▸ **EXERCISE REQUIREMENTS**:
Find, in the records below, the line that contains "eremonies can be" and the line that contains "injured while working on their job sites. The". Copy those two lines and everything between them exactly, but not the pictures.

▸ **MATERIAL SUPPLIED**:

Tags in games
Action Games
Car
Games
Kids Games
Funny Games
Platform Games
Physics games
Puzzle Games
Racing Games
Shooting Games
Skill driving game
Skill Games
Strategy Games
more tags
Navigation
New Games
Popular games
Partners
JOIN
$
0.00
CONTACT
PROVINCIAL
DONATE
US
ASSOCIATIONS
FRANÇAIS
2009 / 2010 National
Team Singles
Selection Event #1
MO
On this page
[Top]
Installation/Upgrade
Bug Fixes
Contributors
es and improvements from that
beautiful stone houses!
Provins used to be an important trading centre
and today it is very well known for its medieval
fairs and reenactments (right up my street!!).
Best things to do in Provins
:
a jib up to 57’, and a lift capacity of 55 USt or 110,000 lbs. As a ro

* * *

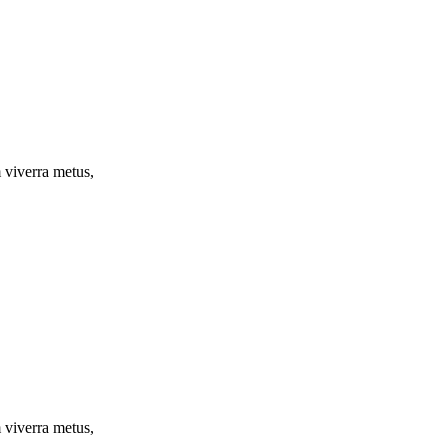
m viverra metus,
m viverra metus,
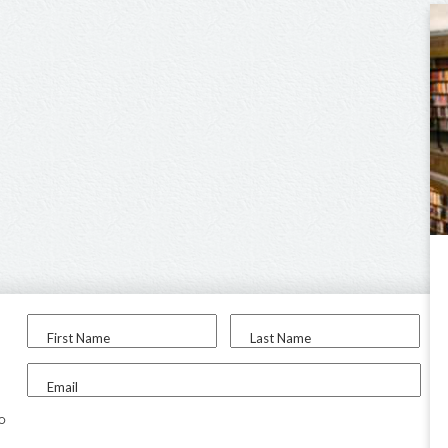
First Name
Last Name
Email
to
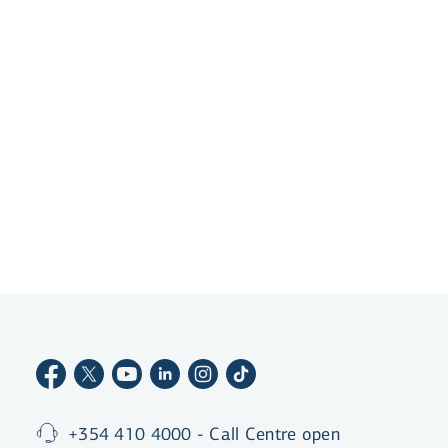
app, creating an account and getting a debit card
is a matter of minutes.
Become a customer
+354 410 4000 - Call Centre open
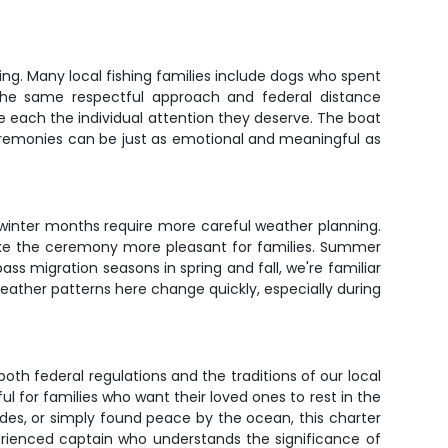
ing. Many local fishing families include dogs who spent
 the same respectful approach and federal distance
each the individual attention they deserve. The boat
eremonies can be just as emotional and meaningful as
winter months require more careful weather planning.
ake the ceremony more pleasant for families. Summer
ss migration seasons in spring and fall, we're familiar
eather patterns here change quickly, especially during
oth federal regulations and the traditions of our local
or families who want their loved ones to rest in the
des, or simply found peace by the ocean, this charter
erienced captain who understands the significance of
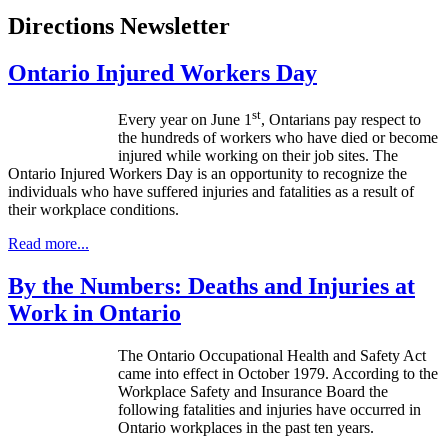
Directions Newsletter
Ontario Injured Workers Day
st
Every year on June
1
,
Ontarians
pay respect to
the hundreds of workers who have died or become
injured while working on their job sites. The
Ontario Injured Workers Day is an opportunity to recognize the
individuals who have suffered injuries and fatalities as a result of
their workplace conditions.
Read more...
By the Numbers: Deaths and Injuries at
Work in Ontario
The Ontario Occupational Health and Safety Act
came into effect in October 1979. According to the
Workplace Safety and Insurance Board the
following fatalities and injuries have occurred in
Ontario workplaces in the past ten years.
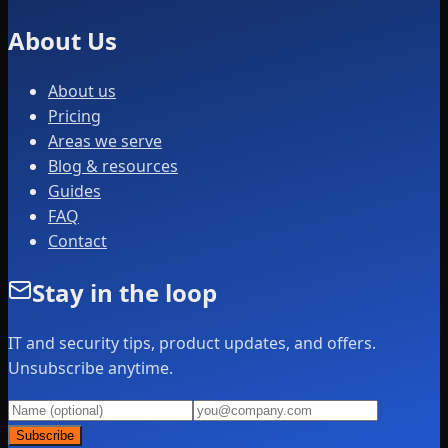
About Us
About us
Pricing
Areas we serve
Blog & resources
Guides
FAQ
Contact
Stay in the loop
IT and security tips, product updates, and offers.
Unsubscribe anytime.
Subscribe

...

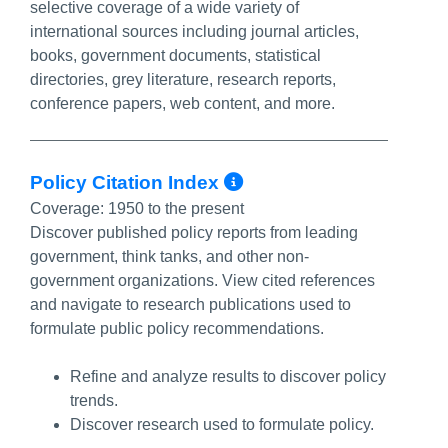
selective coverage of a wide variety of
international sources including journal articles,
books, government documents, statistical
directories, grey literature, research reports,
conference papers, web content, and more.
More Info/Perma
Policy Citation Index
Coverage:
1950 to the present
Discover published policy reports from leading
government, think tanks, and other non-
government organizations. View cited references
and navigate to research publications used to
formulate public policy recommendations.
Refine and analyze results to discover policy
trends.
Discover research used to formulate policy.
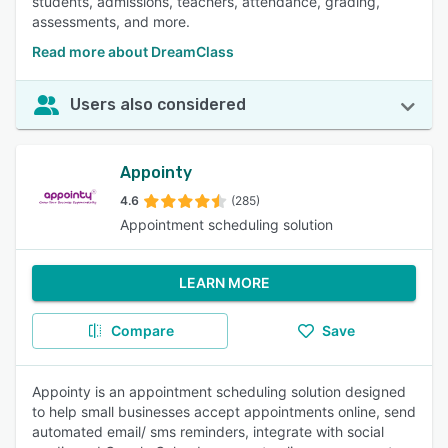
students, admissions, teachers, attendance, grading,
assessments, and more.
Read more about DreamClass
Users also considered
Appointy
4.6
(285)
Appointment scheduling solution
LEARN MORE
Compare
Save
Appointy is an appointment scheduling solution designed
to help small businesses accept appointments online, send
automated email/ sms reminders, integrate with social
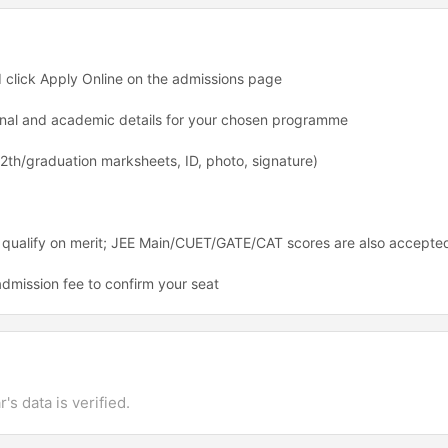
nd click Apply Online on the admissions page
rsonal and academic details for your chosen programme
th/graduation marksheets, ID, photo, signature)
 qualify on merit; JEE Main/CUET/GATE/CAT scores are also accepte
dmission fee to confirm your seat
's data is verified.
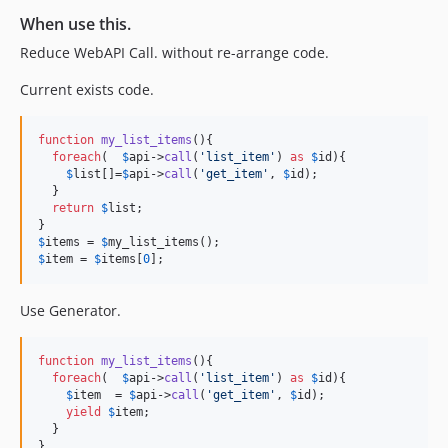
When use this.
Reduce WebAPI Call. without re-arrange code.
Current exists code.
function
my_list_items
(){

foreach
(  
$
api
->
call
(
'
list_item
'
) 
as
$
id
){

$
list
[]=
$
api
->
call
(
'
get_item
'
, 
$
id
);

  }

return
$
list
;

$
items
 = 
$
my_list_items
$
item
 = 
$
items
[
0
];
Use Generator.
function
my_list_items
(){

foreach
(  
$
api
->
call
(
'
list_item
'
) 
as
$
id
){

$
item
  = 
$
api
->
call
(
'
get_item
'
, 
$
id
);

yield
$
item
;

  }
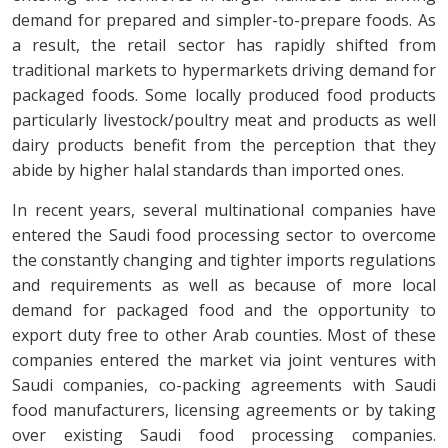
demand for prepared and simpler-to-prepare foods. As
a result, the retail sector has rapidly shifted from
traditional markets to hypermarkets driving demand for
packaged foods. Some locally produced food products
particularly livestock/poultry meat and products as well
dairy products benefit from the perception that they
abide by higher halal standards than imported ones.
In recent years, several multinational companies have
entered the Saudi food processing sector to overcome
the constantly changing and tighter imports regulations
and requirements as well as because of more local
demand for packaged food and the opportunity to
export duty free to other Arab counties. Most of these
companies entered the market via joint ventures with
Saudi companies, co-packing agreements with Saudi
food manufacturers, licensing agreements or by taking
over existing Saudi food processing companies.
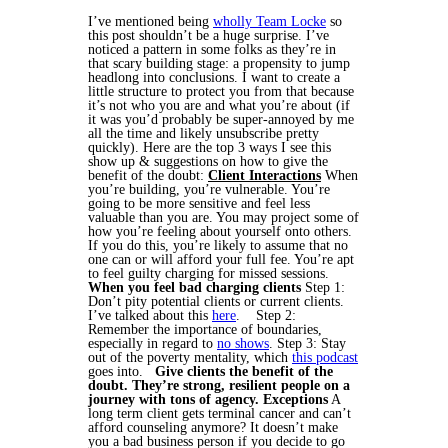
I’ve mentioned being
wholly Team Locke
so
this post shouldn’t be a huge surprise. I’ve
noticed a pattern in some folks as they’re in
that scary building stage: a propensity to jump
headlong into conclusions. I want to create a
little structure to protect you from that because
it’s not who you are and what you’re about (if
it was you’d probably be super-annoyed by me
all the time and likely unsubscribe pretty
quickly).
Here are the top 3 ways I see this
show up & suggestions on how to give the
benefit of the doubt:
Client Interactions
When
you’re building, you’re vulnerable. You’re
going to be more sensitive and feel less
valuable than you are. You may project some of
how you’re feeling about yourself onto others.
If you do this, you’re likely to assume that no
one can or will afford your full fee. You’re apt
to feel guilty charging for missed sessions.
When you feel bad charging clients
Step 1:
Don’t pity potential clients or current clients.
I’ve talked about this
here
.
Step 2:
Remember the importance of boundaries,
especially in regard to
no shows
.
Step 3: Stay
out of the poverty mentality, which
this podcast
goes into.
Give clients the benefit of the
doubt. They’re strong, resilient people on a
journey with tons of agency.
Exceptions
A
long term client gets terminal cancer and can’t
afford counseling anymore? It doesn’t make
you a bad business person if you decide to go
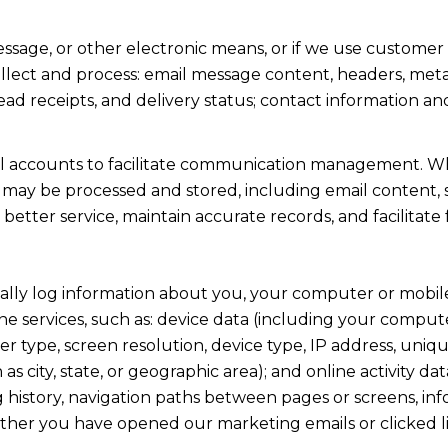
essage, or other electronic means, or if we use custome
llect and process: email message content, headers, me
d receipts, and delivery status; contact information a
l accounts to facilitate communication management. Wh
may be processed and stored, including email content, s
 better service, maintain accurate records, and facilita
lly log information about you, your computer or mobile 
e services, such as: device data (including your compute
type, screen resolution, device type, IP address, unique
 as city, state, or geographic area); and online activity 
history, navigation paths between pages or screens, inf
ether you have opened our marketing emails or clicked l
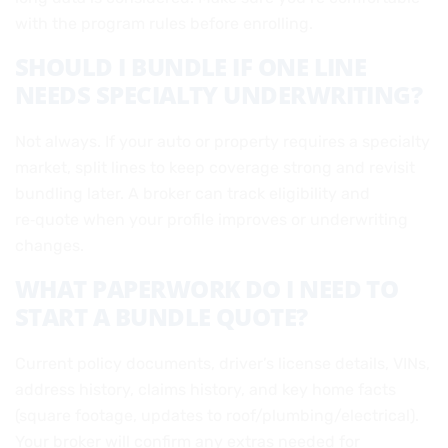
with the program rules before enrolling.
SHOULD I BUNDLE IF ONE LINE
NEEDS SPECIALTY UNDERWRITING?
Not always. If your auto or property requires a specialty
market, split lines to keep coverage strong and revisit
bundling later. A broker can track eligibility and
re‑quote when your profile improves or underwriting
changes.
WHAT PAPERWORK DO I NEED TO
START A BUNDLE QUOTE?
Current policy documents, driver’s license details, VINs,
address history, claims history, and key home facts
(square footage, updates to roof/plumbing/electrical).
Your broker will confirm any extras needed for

▸ **EXERCISE ANSWER**:
eremonies can be just as emotional and meaningful as
winter months require more careful weather planning.
ake the ceremony more pleasant for families. Summer
ss migration seasons in spring and fall, we're familiar
eather patterns here change quickly, especially during
oth federal regulations and the traditions of our local
or families who want their loved ones to rest in the
des, or simply found peace by the ocean, this charter
erienced captain who understands the significance of
Directions Newsletter
Ontario Injured Workers Day
st
Every year on June
1
,
Ontarians
pay respect to
the hundreds of workers who have died or become
injured while working on their job sites. The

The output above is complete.